### [TASK DIRECTIONS]
Which numerals appear in the page text about load times? List every one.

2) Try loading in a runtime engine and compare to the load time in a development environment. Are they significantly different (there will be some difference, but it should be a second or two, at most) If so, you're probably doing something in the dev environment that is causing the block diagrams and panels of all those VIs to load needlessly. There are various things that can cause this -- scripting tools running in the background, VIs that are saved broken and become good after they load because something else loaded their missing subVIs, etc.

3) If you have LV 2010, you can build packed libraries. DO NOT UNDERTAKE THIS WITHOUT READING DOCUMENTATION. The packed libraries can give you BLAZING FAST LOAD SPEEDS. But they are a power that comes with consequences. Notably, the classes in the packed library have a different qualified name than classes not in the packed library, so any caller VIs need to be written in terms of one or the other. The packed libraries are designed to be "I build this separate component, and then I go develop something that uses that built component", not "I build this monolith of source code and then I turn it into two different components." There are tools to make the latter approach work, but the former approach is what I'd recommend.

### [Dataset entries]
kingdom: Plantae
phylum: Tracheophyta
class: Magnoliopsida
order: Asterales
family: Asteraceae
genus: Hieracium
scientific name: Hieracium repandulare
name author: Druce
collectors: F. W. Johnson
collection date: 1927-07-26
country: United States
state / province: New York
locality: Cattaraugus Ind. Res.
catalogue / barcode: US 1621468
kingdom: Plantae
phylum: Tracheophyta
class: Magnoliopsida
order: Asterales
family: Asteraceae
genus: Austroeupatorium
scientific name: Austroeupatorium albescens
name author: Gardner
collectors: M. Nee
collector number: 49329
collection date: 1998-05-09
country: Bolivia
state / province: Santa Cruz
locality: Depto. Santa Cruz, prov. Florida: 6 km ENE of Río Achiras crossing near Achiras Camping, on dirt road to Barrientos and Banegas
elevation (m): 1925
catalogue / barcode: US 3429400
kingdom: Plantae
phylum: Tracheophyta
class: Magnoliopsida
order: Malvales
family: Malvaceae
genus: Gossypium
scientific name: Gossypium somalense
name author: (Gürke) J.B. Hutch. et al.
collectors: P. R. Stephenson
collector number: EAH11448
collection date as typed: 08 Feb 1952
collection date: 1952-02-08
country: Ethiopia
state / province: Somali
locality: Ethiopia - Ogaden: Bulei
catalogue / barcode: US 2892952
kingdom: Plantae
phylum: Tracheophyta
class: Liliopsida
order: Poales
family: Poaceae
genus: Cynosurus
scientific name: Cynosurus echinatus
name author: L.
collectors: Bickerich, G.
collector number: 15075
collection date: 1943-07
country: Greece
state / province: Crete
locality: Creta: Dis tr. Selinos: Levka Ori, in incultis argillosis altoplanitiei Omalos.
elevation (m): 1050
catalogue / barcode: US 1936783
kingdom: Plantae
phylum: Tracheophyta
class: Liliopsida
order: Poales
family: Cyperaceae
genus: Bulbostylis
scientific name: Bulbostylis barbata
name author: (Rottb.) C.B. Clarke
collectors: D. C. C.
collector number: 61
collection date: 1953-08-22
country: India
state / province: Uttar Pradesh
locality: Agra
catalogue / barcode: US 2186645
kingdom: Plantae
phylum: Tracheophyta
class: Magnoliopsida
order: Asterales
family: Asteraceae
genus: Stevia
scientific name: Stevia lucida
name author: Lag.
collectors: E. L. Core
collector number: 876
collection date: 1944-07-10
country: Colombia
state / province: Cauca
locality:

### [SOLUTION]
2, 3, 2010